Du 13 février au 3 mars, le procès de Lyon tint toutes ses promesses. L'affiche était belle : parmi les douze prévenus, il y avait le maire de Lyon (Michel Noir), celui de Cannes (Michel Mouillot), le présentateur vedette de TF1 (Patrick Poivre d'Arvor), le cousin d'un ancien président de la République (Charles Giscard d'Estaing) et, comme accusé numéro un, Pierre Botton, le gendre et le gourou de Michel Noir, un homme affamé de publicité et de mondanités qui avait pour dieux Bernard Tapie et Coluche. On reprochait à Pierre Botton d'avoir dépouillé seize sociétés de 33 millions. Aux maires de Lyon et de Cannes, ainsi qu'au présentateur de TF1, d'avoir profité d'une partie de cet argent. Les uns en Relais et Châteaux, séjours à l'étranger ou à la neige, restaurants trois étoiles. Les autres par l'intermédiaire d'études bidon et de subventions. On nous avait promis un procès politique, financier, familial et médiatique. Il fut tout cela, et au-delà même de ce qu'on pouvait imaginer.

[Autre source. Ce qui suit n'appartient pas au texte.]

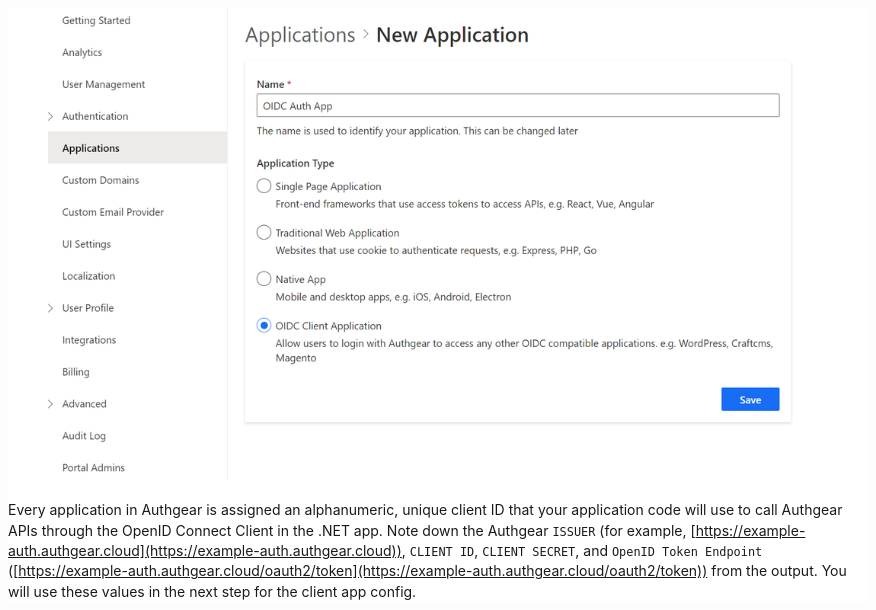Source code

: <figure><img src="../../.gitbook/assets/image (15).png" alt=""><figcaption></figcaption></figure>

Every application in Authgear is assigned an alphanumeric, unique client ID that your application code will use to call Authgear APIs through the OpenID Connect Client in the .NET app. Note down the Authgear `ISSUER` (for example, [https://example-auth.authgear.cloud](https://example-auth.authgear.cloud)), `CLIENT ID`, `CLIENT SECRET`, and `OpenID Token Endpoint` ([https://example-auth.authgear.cloud/oauth2/token](https://example-auth.authgear.cloud/oauth2/token)) from the output. You will use these values in the next step for the client app config.
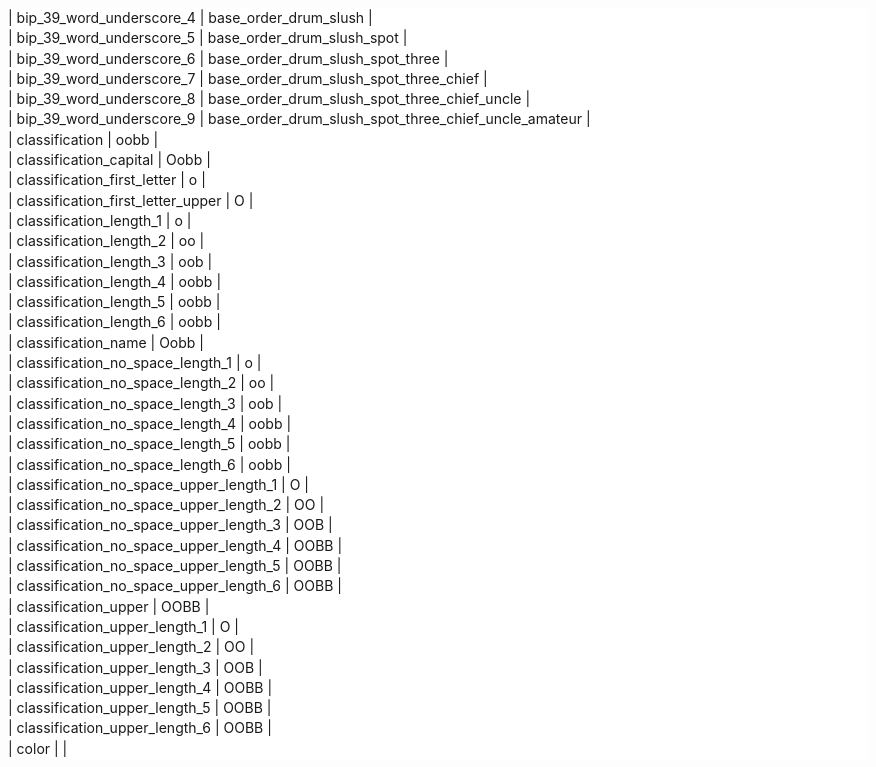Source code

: | bip_39_word_underscore_4 | base_order_drum_slush |  
| bip_39_word_underscore_5 | base_order_drum_slush_spot |  
| bip_39_word_underscore_6 | base_order_drum_slush_spot_three |  
| bip_39_word_underscore_7 | base_order_drum_slush_spot_three_chief |  
| bip_39_word_underscore_8 | base_order_drum_slush_spot_three_chief_uncle |  
| bip_39_word_underscore_9 | base_order_drum_slush_spot_three_chief_uncle_amateur |  
| classification | oobb |  
| classification_capital | Oobb |  
| classification_first_letter | o |  
| classification_first_letter_upper | O |  
| classification_length_1 | o |  
| classification_length_2 | oo |  
| classification_length_3 | oob |  
| classification_length_4 | oobb |  
| classification_length_5 | oobb |  
| classification_length_6 | oobb |  
| classification_name | Oobb |  
| classification_no_space_length_1 | o |  
| classification_no_space_length_2 | oo |  
| classification_no_space_length_3 | oob |  
| classification_no_space_length_4 | oobb |  
| classification_no_space_length_5 | oobb |  
| classification_no_space_length_6 | oobb |  
| classification_no_space_upper_length_1 | O |  
| classification_no_space_upper_length_2 | OO |  
| classification_no_space_upper_length_3 | OOB |  
| classification_no_space_upper_length_4 | OOBB |  
| classification_no_space_upper_length_5 | OOBB |  
| classification_no_space_upper_length_6 | OOBB |  
| classification_upper | OOBB |  
| classification_upper_length_1 | O |  
| classification_upper_length_2 | OO |  
| classification_upper_length_3 | OOB |  
| classification_upper_length_4 | OOBB |  
| classification_upper_length_5 | OOBB |  
| classification_upper_length_6 | OOBB |  
| color |  |  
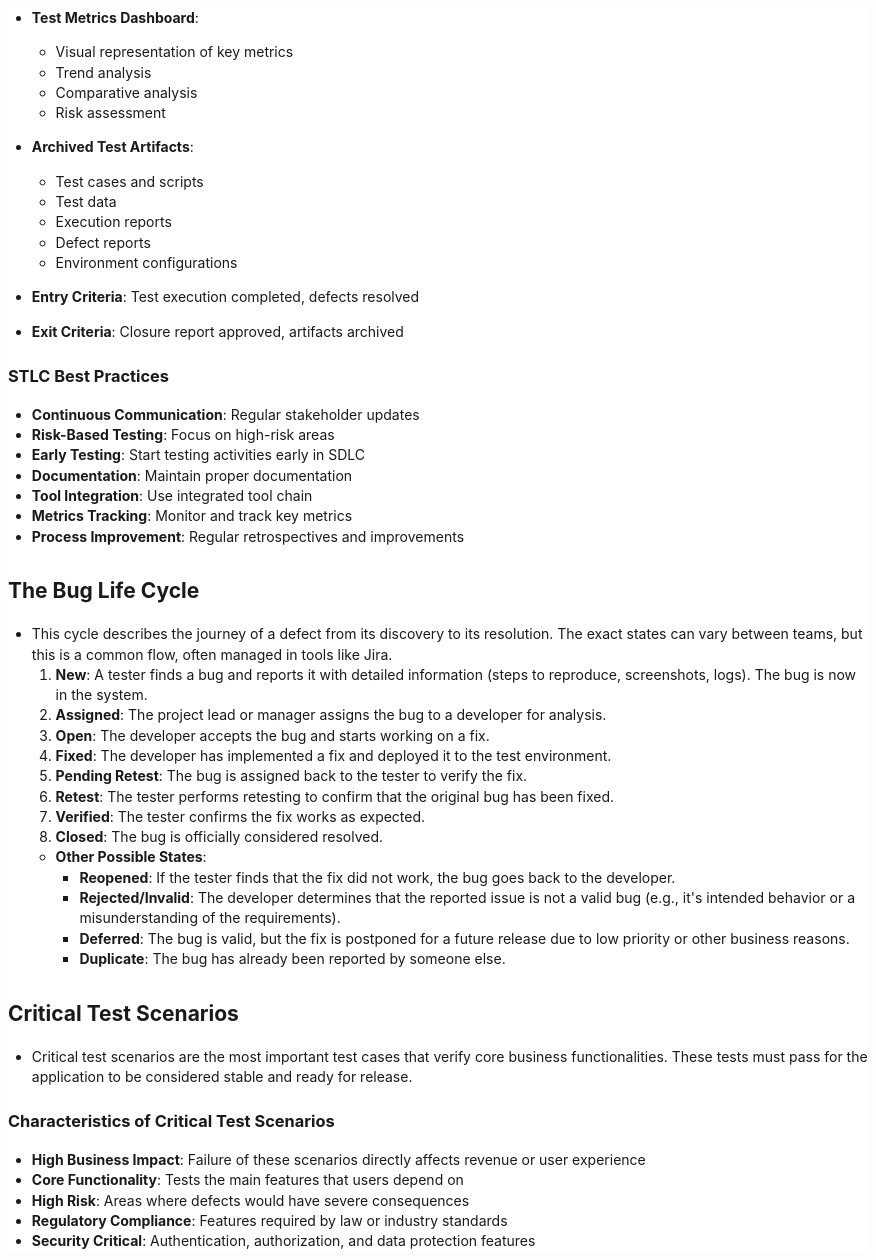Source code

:   - **Test Metrics Dashboard**:
    - Visual representation of key metrics
    - Trend analysis
    - Comparative analysis
    - Risk assessment

  - **Archived Test Artifacts**:
    - Test cases and scripts
    - Test data
    - Execution reports
    - Defect reports
    - Environment configurations

- **Entry Criteria**: Test execution completed, defects resolved
- **Exit Criteria**: Closure report approved, artifacts archived

### STLC Best Practices
- **Continuous Communication**: Regular stakeholder updates
- **Risk-Based Testing**: Focus on high-risk areas
- **Early Testing**: Start testing activities early in SDLC
- **Documentation**: Maintain proper documentation
- **Tool Integration**: Use integrated tool chain
- **Metrics Tracking**: Monitor and track key metrics
- **Process Improvement**: Regular retrospectives and improvements

## The Bug Life Cycle
- This cycle describes the journey of a defect from its discovery to its resolution. The exact states can vary between teams, but this is a common flow, often managed in tools like Jira.
    1.  **New**: A tester finds a bug and reports it with detailed information (steps to reproduce, screenshots, logs). The bug is now in the system.
    2.  **Assigned**: The project lead or manager assigns the bug to a developer for analysis.
    3.  **Open**: The developer accepts the bug and starts working on a fix.
    4.  **Fixed**: The developer has implemented a fix and deployed it to the test environment.
    5.  **Pending Retest**: The bug is assigned back to the tester to verify the fix.
    6.  **Retest**: The tester performs retesting to confirm that the original bug has been fixed.
    7.  **Verified**: The tester confirms the fix works as expected.
    8.  **Closed**: The bug is officially considered resolved.
    - **Other Possible States**:
        - **Reopened**: If the tester finds that the fix did not work, the bug goes back to the developer.
        - **Rejected/Invalid**: The developer determines that the reported issue is not a valid bug (e.g., it's intended behavior or a misunderstanding of the requirements).
        - **Deferred**: The bug is valid, but the fix is postponed for a future release due to low priority or other business reasons.
        - **Duplicate**: The bug has already been reported by someone else.

## Critical Test Scenarios
- Critical test scenarios are the most important test cases that verify core business functionalities. These tests must pass for the application to be considered stable and ready for release.

### Characteristics of Critical Test Scenarios
- **High Business Impact**: Failure of these scenarios directly affects revenue or user experience
- **Core Functionality**: Tests the main features that users depend on
- **High Risk**: Areas where defects would have severe consequences
- **Regulatory Compliance**: Features required by law or industry standards
- **Security Critical**: Authentication, authorization, and data protection features
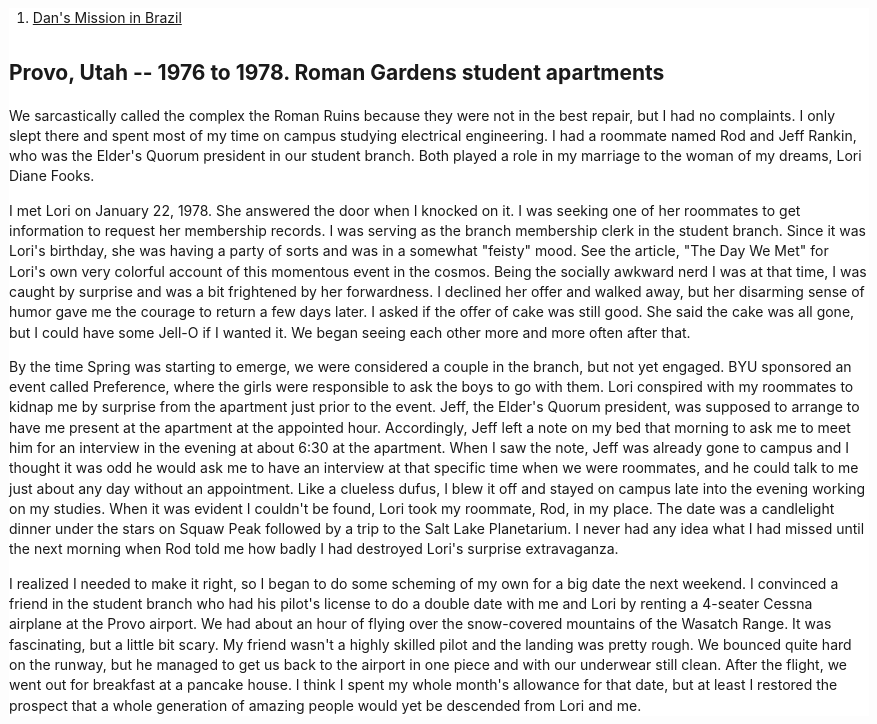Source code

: 1. [Dan's Mission in Brazil](/stories/20_Dans_Mission_in_Brazil.html)

## Provo, Utah -- 1976 to 1978. Roman Gardens student apartments
We sarcastically called the complex the Roman Ruins because they were
not in the best repair, but I had no complaints. I only slept there and
spent most of my time on campus studying electrical engineering. I had a
roommate named Rod and Jeff Rankin, who was the Elder's Quorum president
in our student branch. Both played a role in my marriage to the woman of
my dreams, Lori Diane Fooks.

I met Lori on January 22, 1978. She answered the door when I knocked on
it. I was seeking one of her roommates to get information to request her
membership records. I was serving as the branch membership clerk in the
student branch. Since it was Lori's birthday, she was having a party of
sorts and was in a somewhat "feisty" mood. See the article, "The Day We
Met" for Lori's own very colorful account of this momentous event in the
cosmos. Being the socially awkward nerd I was at that time, I was caught
by surprise and was a bit frightened by her forwardness. I declined her
offer and walked away, but her disarming sense of humor gave me the
courage to return a few days later. I asked if the offer of cake was
still good. She said the cake was all gone, but I could have some Jell-O
if I wanted it. We began seeing each other more and more often after
that.

By the time Spring was starting to emerge, we were considered a couple
in the branch, but not yet engaged. BYU sponsored an event called
Preference, where the girls were responsible to ask the boys to go with
them. Lori conspired with my roommates to kidnap me by surprise from the
apartment just prior to the event. Jeff, the Elder's Quorum president,
was supposed to arrange to have me present at the apartment at the
appointed hour. Accordingly, Jeff left a note on my bed that morning to
ask me to meet him for an interview in the evening at about 6:30 at the
apartment. When I saw the note, Jeff was already gone to campus and I
thought it was odd he would ask me to have an interview at that specific
time when we were roommates, and he could talk to me just about any day
without an appointment. Like a clueless dufus, I blew it off and stayed
on campus late into the evening working on my studies. When it was
evident I couldn't be found, Lori took my roommate, Rod, in my place.
The date was a candlelight dinner under the stars on Squaw Peak followed
by a trip to the Salt Lake Planetarium. I never had any idea what I had
missed until the next morning when Rod told me how badly I had destroyed
Lori's surprise extravaganza.

I realized I needed to make it right, so I began to do some scheming of
my own for a big date the next weekend. I convinced a friend in the
student branch who had his pilot's license to do a double date with me
and Lori by renting a 4-seater Cessna airplane at the Provo airport. We
had about an hour of flying over the snow-covered mountains of the
Wasatch Range. It was fascinating, but a little bit scary. My friend
wasn't a highly skilled pilot and the landing was pretty rough. We
bounced quite hard on the runway, but he managed to get us back to the
airport in one piece and with our underwear still clean. After the
flight, we went out for breakfast at a pancake house. I think I spent my
whole month's allowance for that date, but at least I restored the
prospect that a whole generation of amazing people would yet be
descended from Lori and me.
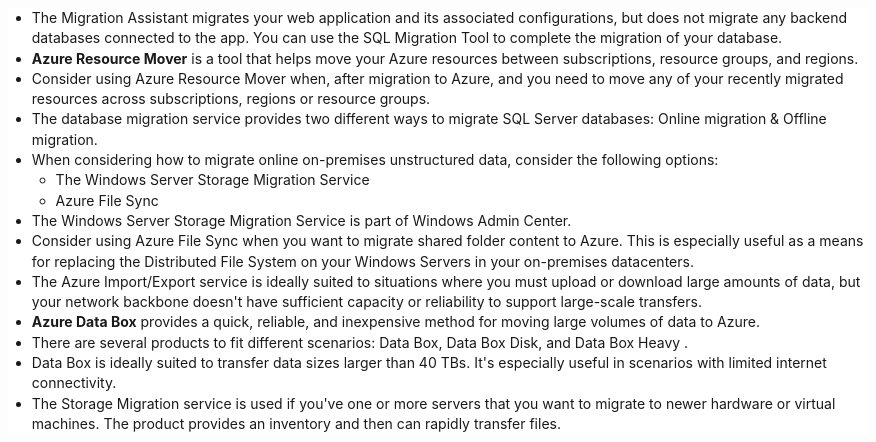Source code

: - The Migration Assistant migrates your web application and its associated configurations, but does not migrate any backend databases connected to the app. You can use the SQL Migration Tool to complete the migration of your database.
- **Azure Resource Mover** is a tool that helps move your Azure resources between subscriptions, resource groups, and regions. 
- Consider using Azure Resource Mover when, after migration to Azure, and you need to move any of your recently migrated resources across subscriptions, regions or resource groups.
- The database migration service provides two different ways to migrate SQL Server databases: Online migration & Offline migration.
- When considering how to migrate online on-premises unstructured data, consider the following options:
    - The Windows Server Storage Migration Service
    - Azure File Sync
- The Windows Server Storage Migration Service is part of Windows Admin Center.
- Consider using Azure File Sync when you want to migrate shared folder content to Azure. This is especially useful as a means for replacing the Distributed File System on your Windows Servers in your on-premises datacenters.
- The Azure Import/Export service is ideally suited to situations where you must upload or download large amounts of data, but your network backbone doesn't have sufficient capacity or reliability to support large-scale transfers. 
- **Azure Data Box** provides a quick, reliable, and inexpensive method for moving large volumes of data to Azure.
- There are several products to fit different scenarios: Data Box, Data Box Disk, and Data Box Heavy .
- Data Box is ideally suited to transfer data sizes larger than 40 TBs. It's especially useful in scenarios with limited internet connectivity. 
- The Storage Migration service is used if you've one or more servers that you want to migrate to newer hardware or virtual machines. The product provides an inventory and then can rapidly transfer files.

Facture par facture, note par note, le tribunal étudia comment, pour satisfaire un train de vie dispendieux, entretenir à coups de cadeaux des amitiés dans le monde de la presse et du show-biz et promouvoir également des campagnes politiques, Pierre Botton avait pillé seize sociétés.

Procès de l'esbroufe, des vanités, des paillettes et du toc, le procès Botton fut aussi un flamboyant mélo. La cour ne se pencha pas seulement sur les factures des costumes Smalto, sur le cas du violoncelle de Michel Noir ou sur les séjours aux sports d'hiver de Patrick Poivre d'Arvor, mais aussi sur le journal intime et les brouillons de lettres d'Anne-Valérie Botton, fille de Michel Noir et épouse de Pierre Botton. Certains avocats et le procureur lui-même n'hésitèrent pas à lire avec gourmandise le petit carnet rose confidentiel d'une jeune femme abandonnée par son mari et sacrifiée sur l'autel de la politique de son père. On assista ainsi à un indécent déballage de petits secrets d'alcôve qui plongea public et magistrats dans une indicible gêne. Le réquisitoire, par sa longueur (sept heures) et par sa violence, allait véritablement pétrifier les prévenus. Le procureur Thierry Crétin fustigea l'incroyable légèreté des prévenus, leur recherche effrénée de l'argent facile et leur cynisme. Il réclama 4 ans de prison ferme et 2 millions d'amende contre Pierre Botton. Contre les trois « receleurs », Michel Noir, Michel Mouillot et Patrick Poivre d'Arvor : 18 mois de prison avec sursis, 200 000 F d'amende et 5 ans d'inéligibilité.